**** DATA FOR THIS TASK ****

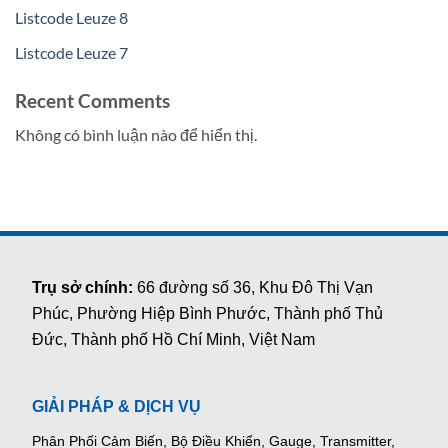
Listcode Leuze 8
Listcode Leuze 7
Recent Comments
Không có bình luận nào để hiển thị.
Trụ sở chính:
66 đường số 36, Khu Đô Thị Vạn
Phúc, Phường Hiệp Bình Phước, Thành phố Thủ
Đức, Thành phố Hồ Chí Minh, Việt Nam
GIẢI PHÁP & DỊCH VỤ
Phân Phối Cảm Biến, Bộ Điều Khiển, Gauge,
Transmitter,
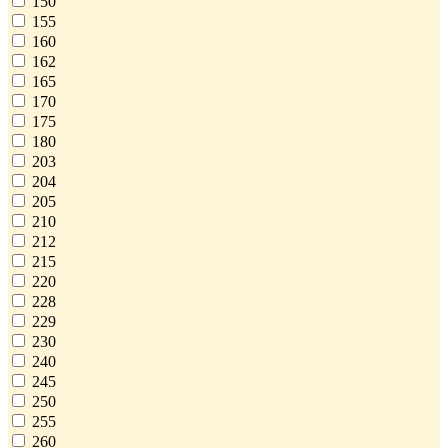
150
155
160
162
165
170
175
180
203
204
205
210
212
215
220
228
229
230
240
245
250
255
260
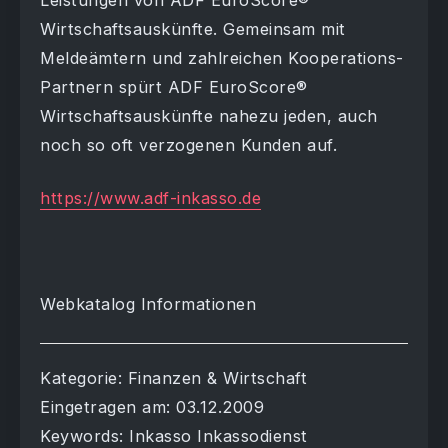
Leistungen von ADF EuroScore®
Wirtschaftsauskünfte. Gemeinsam mit
Meldeämtern und zahlreichen Kooperations-
Partnern spürt ADF EuroScore®
Wirtschaftsauskünfte nahezu jeden, auch
noch so oft verzogenen Kunden auf.
https://www.adf-inkasso.de
Webkatalog Informationen
Kategorie: Finanzen & Wirtschaft
Eingetragen am: 03.12.2009
Keywords: Inkasso Inkassodienst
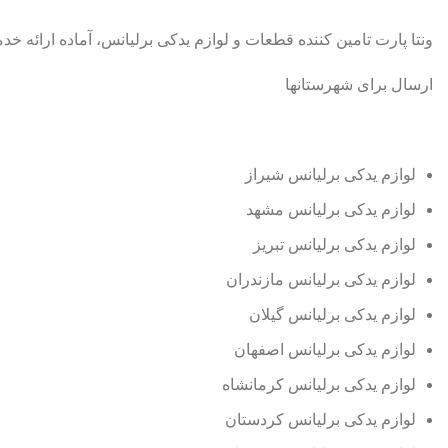
ونتا پارت تامین کننده قطعات و لوازم یدکی برلیانس، آماده ارائه 
ارسال برای شهرستانها
لوازم یدکی برلیانس شیراز
لوازم یدکی برلیانس مشهد
لوازم یدکی برلیانس تبریز
لوازم یدکی برلیانس مازندران
لوازم یدکی برلیانس گیلان
لوازم یدکی برلیانس اصفهان
لوازم یدکی برلیانس کرمانشاه
لوازم یدکی برلیانس کردستان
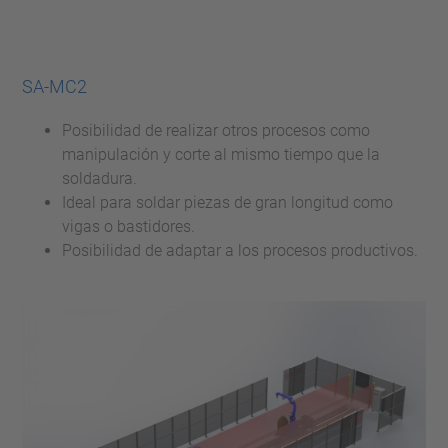
SA-MC2
Posibilidad de realizar otros procesos como
manipulación y corte al mismo tiempo que la
soldadura.
Ideal para soldar piezas de gran longitud como
vigas o bastidores.
Posibilidad de adaptar a los procesos productivos.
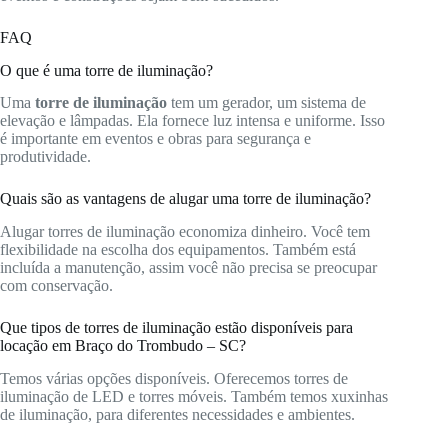
FAQ
O que é uma torre de iluminação?
Uma
torre de iluminação
tem um gerador, um sistema de
elevação e lâmpadas. Ela fornece luz intensa e uniforme. Isso
é importante em eventos e obras para segurança e
produtividade.
Quais são as vantagens de alugar uma torre de iluminação?
Alugar torres de iluminação economiza dinheiro. Você tem
flexibilidade na escolha dos equipamentos. Também está
incluída a manutenção, assim você não precisa se preocupar
com conservação.
Que tipos de torres de iluminação estão disponíveis para
locação em Braço do Trombudo – SC?
Temos várias opções disponíveis. Oferecemos torres de
iluminação de LED e torres móveis. Também temos xuxinhas
de iluminação, para diferentes necessidades e ambientes.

****

WHAT IS BEING ASKED ->
Write out the text of every page in the listing again, swapping each occurrence of "Listcode Leuze" for "Leuze Listcode" and changing nothing else. Leave the picture markers out.

EXERCISE OUTPUT ->
Leuze Listcode 8
Leuze Listcode 7
Recent Comments
Không có bình luận nào để hiển thị.
Trụ sở chính:
66 đường số 36, Khu Đô Thị Vạn
Phúc, Phường Hiệp Bình Phước, Thành phố Thủ
Đức, Thành phố Hồ Chí Minh, Việt Nam
GIẢI PHÁP & DỊCH VỤ
Phân Phối Cảm Biến, Bộ Điều Khiển, Gauge,
Transmitter,
150
155
160
162
165
170
175
180
203
204
205
210
212
215
220
228
229
230
240
245
250
255
260
Leistungen von ADF EuroScore®
Wirtschaftsauskünfte. Gemeinsam mit
Meldeämtern und zahlreichen Kooperations-
Partnern spürt ADF EuroScore®
Wirtschaftsauskünfte nahezu jeden, auch
noch so oft verzogenen Kunden auf.
https://www.adf-inkasso.de
Webkatalog Informationen
Kategorie: Finanzen & Wirtschaft
Eingetragen am: 03.12.2009
Keywords: Inkasso Inkassodienst
ونتا پارت تامین کننده قطعات و لوازم یدکی برلیانس، آماده ارائه 
ارسال برای شهرستانها
لوازم یدکی برلیانس شیراز
لوازم یدکی برلیانس مشهد
لوازم یدکی برلیانس تبریز
لوازم یدکی برلیانس مازندران
لوازم یدکی برلیانس گیلان
لوازم یدکی برلیانس اصفهان
لوازم یدکی برلیانس کرمانشاه
لوازم یدکی برلیانس کردستان
SA-MC2
Posibilidad de realizar otros procesos como
manipulación y corte al mismo tiempo que la
soldadura.
Ideal para soldar piezas de gran longitud como
vigas o bastidores.
Posibilidad de adaptar a los procesos productivos.
FAQ
O que é uma torre de iluminação?
Uma
torre de iluminação
tem um gerador, um sistema de
elevação e lâmpadas. Ela fornece luz intensa e uniforme. Isso
é importante em eventos e obras para segurança e
produtividade.
Quais são as vantagens de alugar uma torre de iluminação?
Alugar torres de iluminação economiza dinheiro. Você tem
flexibilidade na escolha dos equipamentos. Também está
incluída a manutenção, assim você não precisa se preocupar
com conservação.
Que tipos de torres de iluminação estão disponíveis para
locação em Braço do Trombudo – SC?
Temos várias opções disponíveis. Oferecemos torres de
iluminação de LED e torres móveis. Também temos xuxinhas
de iluminação, para diferentes necessidades e ambientes.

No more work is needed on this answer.